It's a serious vulnerability in OpenSSL, a popular library used to encrypt and secure various web, email and other connections.
Essentially, by passing an incorrect value to an OpenSSL extension, an attacker can read up to 64KB of the host's memory. The process can be repeated to read more RAM, exposing names, passwords, content and any other data: you have no protection at all.

2. How widespread is it?

The good news: this is not a fundamental problem with the core SSL/TLS technology. It's down to a specific bug in one implementation, OpenSSL release 1.0.1, released March 14, 2012, which was fixed in OpenSSL 1.0.1g on April 7 2014.
The bad news: OpenSSL is the standard encryption library used by Apache and nginx, the two most commonly-used web servers around, responsible for protecting more than 70% of the web's busiest sites.
This isn't just a matter where you can assume you're safe on a big-name site, then: most companies will have been vulnerable.
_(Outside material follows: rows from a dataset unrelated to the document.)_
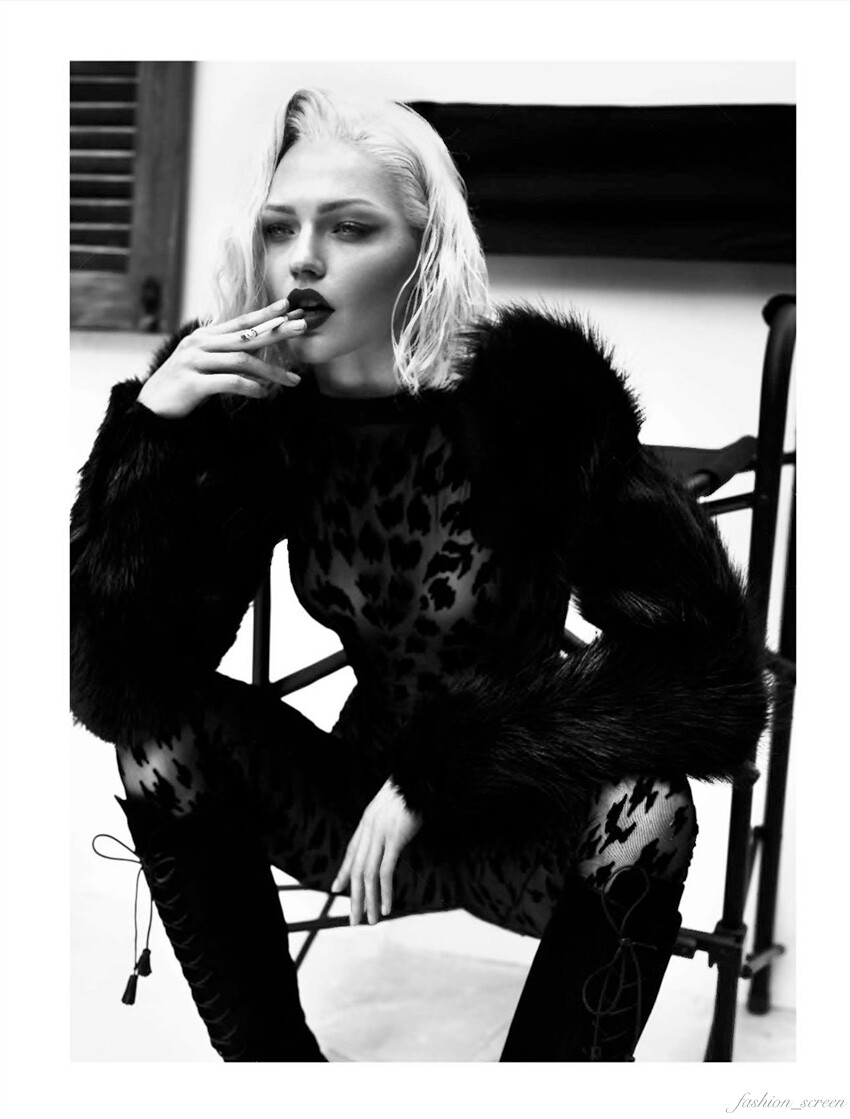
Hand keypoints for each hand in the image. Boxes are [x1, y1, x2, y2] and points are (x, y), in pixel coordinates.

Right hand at [137, 298, 307, 417]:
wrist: (151, 407)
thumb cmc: (184, 386)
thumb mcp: (205, 365)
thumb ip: (227, 355)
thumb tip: (257, 353)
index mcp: (204, 337)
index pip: (240, 321)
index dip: (265, 314)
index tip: (289, 307)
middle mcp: (199, 344)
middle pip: (246, 336)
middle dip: (276, 331)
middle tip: (303, 327)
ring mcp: (195, 362)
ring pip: (241, 361)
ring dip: (270, 371)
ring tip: (292, 381)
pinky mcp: (193, 384)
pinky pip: (228, 382)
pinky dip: (249, 387)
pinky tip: (263, 393)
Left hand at [331, 779, 421, 925]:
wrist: (421, 776)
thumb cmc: (412, 790)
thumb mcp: (393, 805)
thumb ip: (386, 821)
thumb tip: (388, 834)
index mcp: (367, 820)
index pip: (351, 852)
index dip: (344, 872)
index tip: (336, 889)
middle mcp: (369, 828)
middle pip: (357, 869)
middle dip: (354, 897)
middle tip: (353, 919)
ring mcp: (381, 833)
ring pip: (368, 875)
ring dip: (368, 900)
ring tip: (368, 920)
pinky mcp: (395, 838)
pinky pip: (385, 871)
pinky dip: (383, 892)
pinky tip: (385, 907)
3. Has anyone used Heartbleed in an attack?

The exploit was discovered independently by researchers at Google and the Finnish security firm Codenomicon, not by monitoring hacker activity, so there's no evidence that it's been utilised in real life.
The problem is that the attack leaves no footprint, though, no trace in the logs, so there's no way to be sure. You should assume that anything you think you've communicated securely, in the last two years, might have been compromised.

4. Are websites safe now?

Maybe. The bug was fixed in OpenSSL 1.0.1g, released on April 7. But that doesn't mean too much, because websites must install the update first, and reboot (or restart several services), which means it's probably not going to happen automatically.
Big sites, or any which are actively managed, should be fixed by now. But others may remain vulnerable for much, much longer.
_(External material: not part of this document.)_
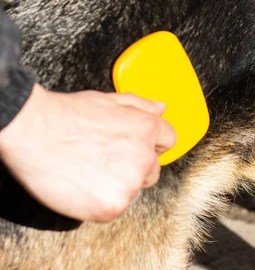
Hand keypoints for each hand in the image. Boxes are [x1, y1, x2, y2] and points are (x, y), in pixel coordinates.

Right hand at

5. Can I check a site for the Heartbleed bug?

Yes. There's a specific Heartbleed test page, and Qualys has added Heartbleed checking to its SSL Server Test. In both cases, just enter the host name of any server you're worried about, click the "Go"/ "Submit" button and wait for a verdict.
Beware, though, with the current fuss both pages are getting a lot of traffic, and we found they occasionally refused us access. If you have problems, try again later.